"The Technology Transfer System" Review by Tony Criswell

LATHAM BOOK PUBLISHING, 1997. xiii +240 pp. $24.95 (HARDBACK).
P. O. Box 908 LATHAM NY 12110-0908.

Review by Tony N. Criswell, PMP
[email protected]


(Many thanks to Tony for passing this along. You can learn more about Tony at: as he was featured as the Talent of the Week on 4/11/03. Russ)


This review came about as the result of a question I asked at the 1997 SRA Annual Meeting in Atlanta. I was attending a session on technology transfer and asked whether there were any references a person might use to become more familiar with the process. The panelists could not refer me to a specific work, but suggested I review past issues of the SRA Journal for articles on technology transfer then check the bibliographies of those articles.

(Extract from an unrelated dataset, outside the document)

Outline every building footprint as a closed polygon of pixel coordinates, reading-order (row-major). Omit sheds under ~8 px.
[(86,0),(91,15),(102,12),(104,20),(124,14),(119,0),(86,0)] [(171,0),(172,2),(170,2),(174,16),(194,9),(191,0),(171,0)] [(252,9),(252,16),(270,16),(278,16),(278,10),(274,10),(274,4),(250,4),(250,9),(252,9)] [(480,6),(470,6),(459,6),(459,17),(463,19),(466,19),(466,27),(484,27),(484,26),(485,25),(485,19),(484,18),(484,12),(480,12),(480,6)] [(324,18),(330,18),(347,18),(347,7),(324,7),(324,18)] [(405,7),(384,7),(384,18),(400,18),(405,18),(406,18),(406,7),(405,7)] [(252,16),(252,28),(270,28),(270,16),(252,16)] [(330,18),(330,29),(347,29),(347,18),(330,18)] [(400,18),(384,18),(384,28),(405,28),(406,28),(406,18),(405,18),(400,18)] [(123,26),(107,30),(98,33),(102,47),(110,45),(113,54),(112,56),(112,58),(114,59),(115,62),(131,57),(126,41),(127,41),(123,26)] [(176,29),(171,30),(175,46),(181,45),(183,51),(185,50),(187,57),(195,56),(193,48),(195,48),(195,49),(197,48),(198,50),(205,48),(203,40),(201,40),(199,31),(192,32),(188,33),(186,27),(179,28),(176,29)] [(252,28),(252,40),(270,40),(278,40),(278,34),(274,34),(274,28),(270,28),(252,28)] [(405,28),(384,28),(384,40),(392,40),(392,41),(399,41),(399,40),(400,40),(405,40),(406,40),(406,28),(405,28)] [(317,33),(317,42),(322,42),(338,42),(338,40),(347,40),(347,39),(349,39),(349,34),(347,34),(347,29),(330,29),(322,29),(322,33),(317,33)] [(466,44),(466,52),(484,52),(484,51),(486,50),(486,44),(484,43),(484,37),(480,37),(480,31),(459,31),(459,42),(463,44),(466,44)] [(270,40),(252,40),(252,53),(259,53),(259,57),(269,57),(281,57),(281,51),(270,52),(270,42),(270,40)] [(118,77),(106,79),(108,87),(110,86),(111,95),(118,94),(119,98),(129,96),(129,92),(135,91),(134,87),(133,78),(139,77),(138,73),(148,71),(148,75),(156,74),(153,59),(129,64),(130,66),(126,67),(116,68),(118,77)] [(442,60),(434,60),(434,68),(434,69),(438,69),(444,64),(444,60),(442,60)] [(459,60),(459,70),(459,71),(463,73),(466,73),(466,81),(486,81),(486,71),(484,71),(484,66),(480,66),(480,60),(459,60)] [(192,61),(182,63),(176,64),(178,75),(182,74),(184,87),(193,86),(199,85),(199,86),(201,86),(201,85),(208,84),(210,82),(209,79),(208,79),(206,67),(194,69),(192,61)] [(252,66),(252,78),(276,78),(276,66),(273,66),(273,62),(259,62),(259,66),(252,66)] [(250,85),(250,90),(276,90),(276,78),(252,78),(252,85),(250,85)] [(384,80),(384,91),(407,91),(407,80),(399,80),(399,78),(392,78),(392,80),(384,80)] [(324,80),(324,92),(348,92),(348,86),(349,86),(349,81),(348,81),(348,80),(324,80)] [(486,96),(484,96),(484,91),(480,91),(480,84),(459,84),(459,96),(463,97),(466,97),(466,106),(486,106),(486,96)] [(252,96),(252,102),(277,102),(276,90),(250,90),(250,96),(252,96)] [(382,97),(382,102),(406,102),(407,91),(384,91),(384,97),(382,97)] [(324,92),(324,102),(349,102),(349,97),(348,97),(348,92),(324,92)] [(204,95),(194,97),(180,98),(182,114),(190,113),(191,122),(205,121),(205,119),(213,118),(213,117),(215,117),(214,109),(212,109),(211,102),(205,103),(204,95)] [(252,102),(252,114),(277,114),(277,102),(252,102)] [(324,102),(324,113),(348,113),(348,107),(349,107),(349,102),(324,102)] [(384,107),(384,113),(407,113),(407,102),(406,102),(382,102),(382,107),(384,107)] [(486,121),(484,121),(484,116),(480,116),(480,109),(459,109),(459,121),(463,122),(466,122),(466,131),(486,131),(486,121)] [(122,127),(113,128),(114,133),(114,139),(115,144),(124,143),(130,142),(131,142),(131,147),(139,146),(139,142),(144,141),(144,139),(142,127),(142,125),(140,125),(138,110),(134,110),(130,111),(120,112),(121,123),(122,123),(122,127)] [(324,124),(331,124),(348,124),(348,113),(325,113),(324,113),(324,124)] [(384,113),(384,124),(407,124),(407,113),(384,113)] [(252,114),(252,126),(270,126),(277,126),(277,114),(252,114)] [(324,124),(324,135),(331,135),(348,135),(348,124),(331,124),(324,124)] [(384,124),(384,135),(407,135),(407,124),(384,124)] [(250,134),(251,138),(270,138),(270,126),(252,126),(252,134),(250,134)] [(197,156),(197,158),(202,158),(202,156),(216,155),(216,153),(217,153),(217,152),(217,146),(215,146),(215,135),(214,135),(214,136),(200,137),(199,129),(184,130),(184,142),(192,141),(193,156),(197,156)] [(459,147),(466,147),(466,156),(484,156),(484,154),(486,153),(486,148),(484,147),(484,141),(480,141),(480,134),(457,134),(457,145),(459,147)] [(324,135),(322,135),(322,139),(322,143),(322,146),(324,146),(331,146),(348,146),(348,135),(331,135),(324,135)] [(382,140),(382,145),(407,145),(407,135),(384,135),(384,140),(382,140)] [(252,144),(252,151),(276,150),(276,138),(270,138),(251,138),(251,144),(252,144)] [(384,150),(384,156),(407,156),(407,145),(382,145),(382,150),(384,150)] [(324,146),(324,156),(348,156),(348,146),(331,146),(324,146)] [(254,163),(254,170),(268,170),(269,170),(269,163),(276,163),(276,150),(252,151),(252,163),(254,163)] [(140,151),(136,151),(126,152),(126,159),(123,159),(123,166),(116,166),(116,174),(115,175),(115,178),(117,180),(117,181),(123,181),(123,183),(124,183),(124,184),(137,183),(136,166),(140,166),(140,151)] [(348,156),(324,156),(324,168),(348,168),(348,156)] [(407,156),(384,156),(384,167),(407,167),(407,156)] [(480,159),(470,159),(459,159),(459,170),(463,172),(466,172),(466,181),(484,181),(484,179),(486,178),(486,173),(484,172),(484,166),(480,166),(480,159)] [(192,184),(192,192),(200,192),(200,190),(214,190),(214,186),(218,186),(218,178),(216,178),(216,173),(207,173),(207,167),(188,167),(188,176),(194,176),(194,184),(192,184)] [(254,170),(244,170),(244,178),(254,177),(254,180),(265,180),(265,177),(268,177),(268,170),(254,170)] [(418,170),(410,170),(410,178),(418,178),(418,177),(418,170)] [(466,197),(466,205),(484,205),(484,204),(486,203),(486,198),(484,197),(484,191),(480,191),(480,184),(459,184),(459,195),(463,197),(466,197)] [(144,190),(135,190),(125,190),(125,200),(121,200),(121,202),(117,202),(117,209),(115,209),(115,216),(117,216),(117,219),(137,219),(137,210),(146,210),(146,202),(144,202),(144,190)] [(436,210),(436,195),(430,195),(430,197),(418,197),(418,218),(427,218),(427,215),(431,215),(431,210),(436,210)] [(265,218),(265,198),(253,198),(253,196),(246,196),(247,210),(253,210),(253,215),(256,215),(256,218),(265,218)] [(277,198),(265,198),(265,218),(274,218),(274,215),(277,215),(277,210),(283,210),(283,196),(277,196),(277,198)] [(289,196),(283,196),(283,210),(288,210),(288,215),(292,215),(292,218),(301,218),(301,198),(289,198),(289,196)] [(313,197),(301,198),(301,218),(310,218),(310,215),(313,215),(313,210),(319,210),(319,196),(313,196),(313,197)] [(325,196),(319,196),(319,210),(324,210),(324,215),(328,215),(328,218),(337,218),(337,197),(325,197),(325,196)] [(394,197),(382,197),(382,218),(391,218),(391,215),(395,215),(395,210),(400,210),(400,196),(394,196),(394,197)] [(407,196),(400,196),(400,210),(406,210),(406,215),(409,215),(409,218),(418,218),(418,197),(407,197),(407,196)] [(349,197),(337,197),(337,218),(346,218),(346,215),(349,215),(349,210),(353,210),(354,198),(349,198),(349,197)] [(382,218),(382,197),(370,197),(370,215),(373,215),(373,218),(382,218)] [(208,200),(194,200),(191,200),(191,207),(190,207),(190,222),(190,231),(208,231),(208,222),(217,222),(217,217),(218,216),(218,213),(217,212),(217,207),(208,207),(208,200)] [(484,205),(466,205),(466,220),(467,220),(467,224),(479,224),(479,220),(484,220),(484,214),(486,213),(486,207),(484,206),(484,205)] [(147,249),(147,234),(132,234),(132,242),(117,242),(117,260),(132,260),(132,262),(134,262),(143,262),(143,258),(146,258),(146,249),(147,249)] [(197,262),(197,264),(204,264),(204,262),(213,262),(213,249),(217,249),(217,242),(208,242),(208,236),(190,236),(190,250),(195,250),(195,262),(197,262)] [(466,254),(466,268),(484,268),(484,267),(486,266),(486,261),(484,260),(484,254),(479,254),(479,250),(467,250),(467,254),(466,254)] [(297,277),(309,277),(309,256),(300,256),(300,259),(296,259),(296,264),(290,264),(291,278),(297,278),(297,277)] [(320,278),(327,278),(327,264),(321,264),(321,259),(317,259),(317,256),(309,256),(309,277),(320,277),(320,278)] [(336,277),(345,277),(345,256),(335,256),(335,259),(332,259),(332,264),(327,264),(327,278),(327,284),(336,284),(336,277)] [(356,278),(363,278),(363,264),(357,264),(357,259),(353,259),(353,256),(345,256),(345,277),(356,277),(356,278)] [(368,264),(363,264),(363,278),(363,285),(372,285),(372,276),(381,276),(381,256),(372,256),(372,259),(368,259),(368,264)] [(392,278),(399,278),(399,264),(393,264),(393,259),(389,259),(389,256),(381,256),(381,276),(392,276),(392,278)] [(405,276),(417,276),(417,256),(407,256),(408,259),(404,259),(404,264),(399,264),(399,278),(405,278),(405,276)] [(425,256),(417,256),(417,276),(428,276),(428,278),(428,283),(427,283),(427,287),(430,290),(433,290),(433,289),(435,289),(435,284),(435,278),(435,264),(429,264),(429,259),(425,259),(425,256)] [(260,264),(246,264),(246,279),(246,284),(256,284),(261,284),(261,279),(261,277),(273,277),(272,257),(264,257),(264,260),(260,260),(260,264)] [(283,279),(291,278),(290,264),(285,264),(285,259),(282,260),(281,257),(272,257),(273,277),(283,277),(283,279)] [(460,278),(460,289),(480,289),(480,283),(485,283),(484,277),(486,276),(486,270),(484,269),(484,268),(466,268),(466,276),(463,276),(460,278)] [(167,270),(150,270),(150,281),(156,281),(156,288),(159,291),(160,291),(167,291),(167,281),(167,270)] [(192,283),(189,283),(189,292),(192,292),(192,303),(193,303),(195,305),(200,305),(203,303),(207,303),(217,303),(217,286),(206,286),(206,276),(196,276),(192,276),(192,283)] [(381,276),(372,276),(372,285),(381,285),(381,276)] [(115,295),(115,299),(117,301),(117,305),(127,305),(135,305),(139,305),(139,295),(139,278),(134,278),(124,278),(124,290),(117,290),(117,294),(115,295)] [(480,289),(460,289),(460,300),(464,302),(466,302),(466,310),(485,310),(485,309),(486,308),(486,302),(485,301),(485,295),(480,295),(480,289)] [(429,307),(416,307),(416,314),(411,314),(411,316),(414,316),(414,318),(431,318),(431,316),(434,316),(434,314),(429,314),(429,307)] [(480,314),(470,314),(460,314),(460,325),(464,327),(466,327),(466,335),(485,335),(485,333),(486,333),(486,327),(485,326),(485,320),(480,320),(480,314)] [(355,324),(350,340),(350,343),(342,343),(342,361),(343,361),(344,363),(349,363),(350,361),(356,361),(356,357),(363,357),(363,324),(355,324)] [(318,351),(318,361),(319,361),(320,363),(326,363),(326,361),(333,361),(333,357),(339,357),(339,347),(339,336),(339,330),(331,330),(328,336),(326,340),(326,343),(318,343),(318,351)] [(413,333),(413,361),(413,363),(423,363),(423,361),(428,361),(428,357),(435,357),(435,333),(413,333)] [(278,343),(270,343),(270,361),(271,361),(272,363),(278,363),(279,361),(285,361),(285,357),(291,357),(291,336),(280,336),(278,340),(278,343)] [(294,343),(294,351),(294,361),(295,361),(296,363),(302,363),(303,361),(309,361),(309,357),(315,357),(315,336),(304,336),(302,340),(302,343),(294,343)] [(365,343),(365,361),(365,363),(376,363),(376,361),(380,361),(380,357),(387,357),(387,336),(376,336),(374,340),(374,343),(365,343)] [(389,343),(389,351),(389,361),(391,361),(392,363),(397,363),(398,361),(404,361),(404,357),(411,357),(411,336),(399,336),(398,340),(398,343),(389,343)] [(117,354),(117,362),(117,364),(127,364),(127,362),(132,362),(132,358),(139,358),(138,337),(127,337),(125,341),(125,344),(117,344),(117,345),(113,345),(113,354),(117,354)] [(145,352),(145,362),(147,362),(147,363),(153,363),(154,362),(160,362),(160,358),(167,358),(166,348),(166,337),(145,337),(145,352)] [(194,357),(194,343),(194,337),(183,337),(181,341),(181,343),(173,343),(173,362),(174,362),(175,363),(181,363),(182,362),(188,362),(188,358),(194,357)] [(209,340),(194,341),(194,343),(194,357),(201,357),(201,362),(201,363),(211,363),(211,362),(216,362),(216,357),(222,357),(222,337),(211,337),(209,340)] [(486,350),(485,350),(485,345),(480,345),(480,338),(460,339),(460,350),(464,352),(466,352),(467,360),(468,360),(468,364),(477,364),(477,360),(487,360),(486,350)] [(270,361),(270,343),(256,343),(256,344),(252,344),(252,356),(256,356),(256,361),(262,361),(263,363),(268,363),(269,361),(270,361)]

As I left the session, Lisa den Hamer, the associate editor for Reviews for the SRA Journal, showed me the book that is the subject of this review. She asked if I would be willing to review it for the Journal. I quickly pointed out that I was new not only to technology transfer but to the field of research administration (having just begun in July 1997). She thought that might be a valid perspective for a review of this particular book. So here, fellow members, is a newcomer’s view of The Technology Transfer System, by Albert E. Muir.

The book is divided into three parts: Part I, Setting, begins with an interesting historical view of efforts to protect intellectual property (IP), technology, and inventions. Muir traces the flow of these ideas from China, India, and the Arab world to Greece and the rest of Europe. He then discusses the evolution of IP protection in the United States through trade secret and patent laws. Muir concludes this evolutionary view by looking at the participants in technology transfer in today’s settings, including governments, universities and colleges, and industry.

Part II, Practice, discusses the nuts and bolts of bringing a product to market. While this section is of value to all readers, it is especially important to the individual inventor. Here is where Muir gets into methods of financing (e.g., venture capitalists or existing companies), licensing, company formation, contracts, and patent concerns.

Part III, Oversight, is geared toward the technology transfer organization and is of particular interest to a manager of a tech. transfer department. Muir gives an overview of management and evaluation of the technology transfer office. He also delves into different aspects of governmental policy and the use of government-sponsored or -owned material.

The appendix includes several agreements that are helpful in fashioning standard forms for the technology transfer office. Also included are detailed royalty rate spreadsheet templates that can be constructed to allow the office to formulate rates based on different criteria.

In my view as a neophyte in the technology transfer business, this book does exactly what it intends to do and exactly what I wanted when I asked the question about references. It does not go into great depth on any one topic, but gives the reader an excellent overview of the whole subject. The bibliography is extensive enough to give those who are interested in pursuing a particular aspect of technology transfer a point at which to begin further research. It is easily read and will remain on my bookshelf as a quick reference to the world of technology transfer and commercialization.